**TASKS TO PERFORM**
a – In the passage about the word "sacred," retype the words from "3 Likewise, teach" to "word of God.".
b – What archaic meaning of "sacred" does the passage about the word "sacred" list?
c – Proceed with the passage about the word "sacred," picking up right after its final sentence.

Take a peek here at the definitions:

Full Definition of SACRED
1 a : dedicated or set apart for the service or worship of a deity <a treesacred to the gods>
   b : devoted exclusively to one service or use (as of a person or purpose)<a fund sacred to charity>
2 a : worthy of religious veneration : holy
   b : entitled to reverence and respect
3 : of or relating to religion : not secular or profane <sacred music>
4 : archaic : accursed
5 a : unassailable, inviolable
   b : highly valued and important <a sacred responsibility>

I could NOT find where it is “not to be spoken about, nor spoken of”, but this bible verse is highlighted by the holy spirit to me as an out of context but parallel message to me:

Titus 2 New International Version (NIV)
2 You, however, must teach what is appropriate to sound doctrine. 2 Teach the older men to be temperate, worthy of respect, self-controlled, and sound in faith, in love and in endurance.
3 Likewise, teach the older women to be reverent in the way they live, not to be slanderers or addicted to much wine, but to teach what is good. 4 Then they can urge the younger women to love their husbands and children, 5 to be self-controlled and pure, to be busy at home, to be kind, and to be subject to their husbands, so that no one will malign the word of God.

**DATA RECORDS**
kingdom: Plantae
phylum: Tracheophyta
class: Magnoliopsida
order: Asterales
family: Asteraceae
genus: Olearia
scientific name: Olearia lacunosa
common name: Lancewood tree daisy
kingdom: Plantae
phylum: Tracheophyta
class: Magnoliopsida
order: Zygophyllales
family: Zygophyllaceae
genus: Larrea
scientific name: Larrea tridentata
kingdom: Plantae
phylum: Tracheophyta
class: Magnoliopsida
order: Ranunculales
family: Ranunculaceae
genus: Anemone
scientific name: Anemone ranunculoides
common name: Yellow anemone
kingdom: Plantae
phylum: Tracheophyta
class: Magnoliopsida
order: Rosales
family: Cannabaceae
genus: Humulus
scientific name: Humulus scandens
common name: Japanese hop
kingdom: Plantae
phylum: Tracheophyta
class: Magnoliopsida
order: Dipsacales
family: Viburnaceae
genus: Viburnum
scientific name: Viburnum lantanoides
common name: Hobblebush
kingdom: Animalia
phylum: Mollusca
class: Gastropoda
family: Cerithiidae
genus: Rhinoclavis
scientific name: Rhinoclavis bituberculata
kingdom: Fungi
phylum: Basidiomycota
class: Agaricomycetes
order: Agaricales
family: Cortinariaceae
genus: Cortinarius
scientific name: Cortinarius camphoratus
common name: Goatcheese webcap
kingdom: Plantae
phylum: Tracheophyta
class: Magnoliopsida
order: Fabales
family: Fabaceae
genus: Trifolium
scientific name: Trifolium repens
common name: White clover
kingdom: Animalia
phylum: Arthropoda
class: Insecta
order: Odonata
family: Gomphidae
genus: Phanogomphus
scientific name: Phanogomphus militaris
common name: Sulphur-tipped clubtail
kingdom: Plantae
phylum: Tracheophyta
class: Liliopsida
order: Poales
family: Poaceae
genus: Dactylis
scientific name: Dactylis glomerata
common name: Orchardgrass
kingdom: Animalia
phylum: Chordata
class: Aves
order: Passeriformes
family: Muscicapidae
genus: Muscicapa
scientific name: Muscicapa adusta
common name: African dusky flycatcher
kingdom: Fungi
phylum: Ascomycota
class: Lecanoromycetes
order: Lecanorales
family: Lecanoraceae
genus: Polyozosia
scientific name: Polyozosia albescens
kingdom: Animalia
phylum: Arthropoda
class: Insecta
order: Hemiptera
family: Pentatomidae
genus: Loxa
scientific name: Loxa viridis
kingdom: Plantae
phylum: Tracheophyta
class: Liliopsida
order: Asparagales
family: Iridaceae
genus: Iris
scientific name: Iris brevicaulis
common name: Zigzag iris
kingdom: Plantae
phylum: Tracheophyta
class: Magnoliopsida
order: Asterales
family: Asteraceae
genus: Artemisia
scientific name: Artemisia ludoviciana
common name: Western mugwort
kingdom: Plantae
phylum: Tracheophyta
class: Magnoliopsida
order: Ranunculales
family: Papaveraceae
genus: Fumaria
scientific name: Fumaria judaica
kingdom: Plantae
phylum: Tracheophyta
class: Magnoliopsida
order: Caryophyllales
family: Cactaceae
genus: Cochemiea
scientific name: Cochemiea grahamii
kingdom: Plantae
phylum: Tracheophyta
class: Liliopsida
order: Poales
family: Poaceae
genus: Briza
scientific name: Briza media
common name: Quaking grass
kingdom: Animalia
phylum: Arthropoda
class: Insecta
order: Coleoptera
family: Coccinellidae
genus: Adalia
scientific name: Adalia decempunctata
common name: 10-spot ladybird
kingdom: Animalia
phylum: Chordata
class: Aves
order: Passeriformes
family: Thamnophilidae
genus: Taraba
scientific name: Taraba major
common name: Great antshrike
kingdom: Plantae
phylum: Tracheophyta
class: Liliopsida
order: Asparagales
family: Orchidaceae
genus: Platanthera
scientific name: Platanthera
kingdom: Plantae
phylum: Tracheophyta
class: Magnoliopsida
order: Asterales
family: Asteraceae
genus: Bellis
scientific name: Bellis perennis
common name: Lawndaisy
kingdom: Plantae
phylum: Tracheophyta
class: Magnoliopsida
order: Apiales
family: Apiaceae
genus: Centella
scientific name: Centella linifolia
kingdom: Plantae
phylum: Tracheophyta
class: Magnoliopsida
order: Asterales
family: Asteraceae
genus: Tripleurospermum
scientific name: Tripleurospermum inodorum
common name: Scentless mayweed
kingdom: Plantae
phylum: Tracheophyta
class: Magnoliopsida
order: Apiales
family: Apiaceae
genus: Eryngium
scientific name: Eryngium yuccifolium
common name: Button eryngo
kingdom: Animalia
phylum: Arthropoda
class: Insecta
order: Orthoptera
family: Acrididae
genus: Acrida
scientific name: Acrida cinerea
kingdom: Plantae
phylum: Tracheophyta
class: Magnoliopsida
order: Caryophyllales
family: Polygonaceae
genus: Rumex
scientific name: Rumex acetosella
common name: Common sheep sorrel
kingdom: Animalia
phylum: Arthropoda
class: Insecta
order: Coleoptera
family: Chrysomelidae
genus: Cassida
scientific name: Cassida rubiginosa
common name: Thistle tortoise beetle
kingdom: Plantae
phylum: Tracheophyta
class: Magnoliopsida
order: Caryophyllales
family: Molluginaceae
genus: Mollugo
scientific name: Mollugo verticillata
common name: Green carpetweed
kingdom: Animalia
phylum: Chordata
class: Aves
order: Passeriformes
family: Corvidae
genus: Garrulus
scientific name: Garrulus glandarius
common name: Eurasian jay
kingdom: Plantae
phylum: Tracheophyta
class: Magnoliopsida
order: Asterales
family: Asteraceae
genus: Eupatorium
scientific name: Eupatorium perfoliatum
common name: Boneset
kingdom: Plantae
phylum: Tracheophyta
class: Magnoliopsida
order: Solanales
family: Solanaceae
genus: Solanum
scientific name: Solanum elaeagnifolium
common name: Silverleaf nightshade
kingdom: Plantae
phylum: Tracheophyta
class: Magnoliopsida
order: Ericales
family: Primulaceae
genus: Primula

**ANSWERS**
a –
3 Likewise, teach the older women to be reverent in the way they live, not to be slanderers or addicted to much wine, but to teach what is good. 4 Then they can urge the younger women to love their husbands and children, 5 to be self-controlled and pure, to be busy at home, to be kind, and to be subject to their husbands, so that no one will malign the word of God.

b – Accursed.

c –
6 Similarly, encourage the young men to be self-controlled. 7 In everything set them an example by doing what is good. In your teaching show integrity, seriousness 8 and soundness of speech that cannot be condemned, so that those who oppose you may be ashamed because they have nothing bad to say about us.
9 Teach slaves to be subject to their masters in everything, to try to please them, not to talk back to them, 10 and not to steal from them, but to show that they can be fully trusted, so that in every way they will make the teaching about God our Savior attractive.
11 For the grace of God has appeared that offers salvation to all people. 12 It teaches us to say “No” to ungodliness and worldly passions, and to live self-controlled, upright and godly lives in this present age, 13 while we wait for the blessed hope—the appearing of the glory of our great God and Savior, Jesus Christ, 14 who gave himself for us to redeem us from all wickedness and to purify for himself a people that are his very own, eager to do what is good.
15 These, then, are the things you should teach. Encourage and rebuke with all authority. Do not let anyone despise you.

So, yes sex IS sacred, if churches are so eager to preach and teach on tithing (mentioned roughly 36 times in the bible) let’s also create a culture where on a purity platform we can inform couples about good sex, healthy sex, and pure sex. (Sex is mentioned or alluded to so many times in the bible I didn’t bother to count)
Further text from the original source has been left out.